Sétanta interrupted these thoughts, calling to Loeg, “Harness the team!” Loeg drove him back and forth beside the lake, and he performed the feat of the soft stone, striking each bird so gently as to stun but not harm it. He leapt on and off the chariot, catching each bird as it fell and placing it in a sack. Then he returned and presented a pair of birds to each woman, but when he reached Emer, all the birds were gone.
“You are angry,” he said, looking sheepishly at her.
“No, Cú, I am not angry, for it is on my account that the birds were distributed. All of these women have received a gift from your hand, but only I have you as my husband. What is more, their love is divided, but my love is all for you.”
“As Tara is above every hill, you are above every mortal woman,” he answered, smiling, and kissed her forehead. “The next time such beautiful birds come to the Plain of Muirthemne, they shall be yours.”
Copyright 2017 by Linnet Moss
Notes: The Irish sagas several times speak of elite women wearing birds on their shoulders as ornaments. I suppose it is possible that they actually tamed birds for this purpose, but I imagine that in real life, the birds were fibulae or pins used to secure a shawl or cloak to the main garment. This was a standard component of Viking women’s jewelry, and it may well have been fashionable for Irish ladies too.

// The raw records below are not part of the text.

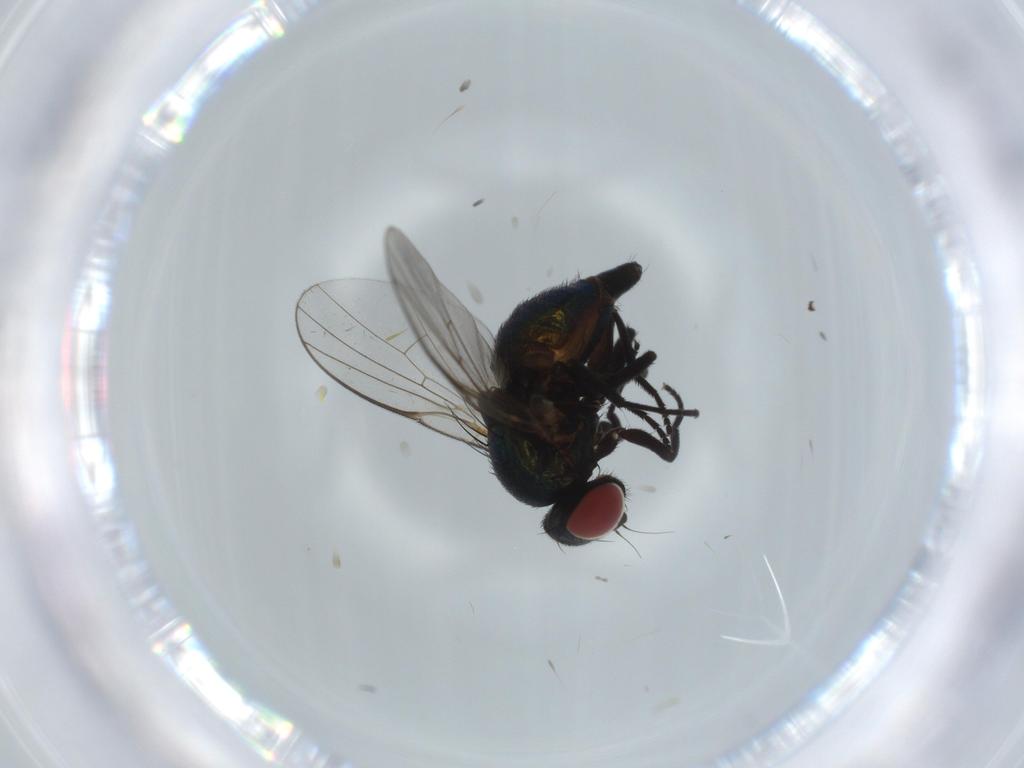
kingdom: Animalia
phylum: Arthropoda
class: Insecta
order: Diptera
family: Agromyzidae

I have not found any examples of bird-shaped fibulae. The most common shape was the “tortoise,” a large oval which came in pairs.
When reading about these ancient Irish ladies, it is difficult to rid one’s mind of the image that they are walking around with living ornaments. Later in this story, Queen Medb has a little pet squirrel which rides about on her shoulder. I am sorry to have to report that Cúchulainn is very mean to it!
The Irish ladies had their “fan clubs” for three of the most admired warriors, Conall Cearnach, Cúscraid Mend, and Cúchulainn himself. As I wrote in this post, I actually softened one of the more outrageous details in the original. The ladies who loved Cúchulainn did not merely blacken one eye with soot, but partially blinded themselves. To be honest, I think this is a joke on the enthusiasms of female “fandom”, with the kind of black humor so beloved of the Irish. I added my own little joke, with Emer’s musings on her husband’s popularity.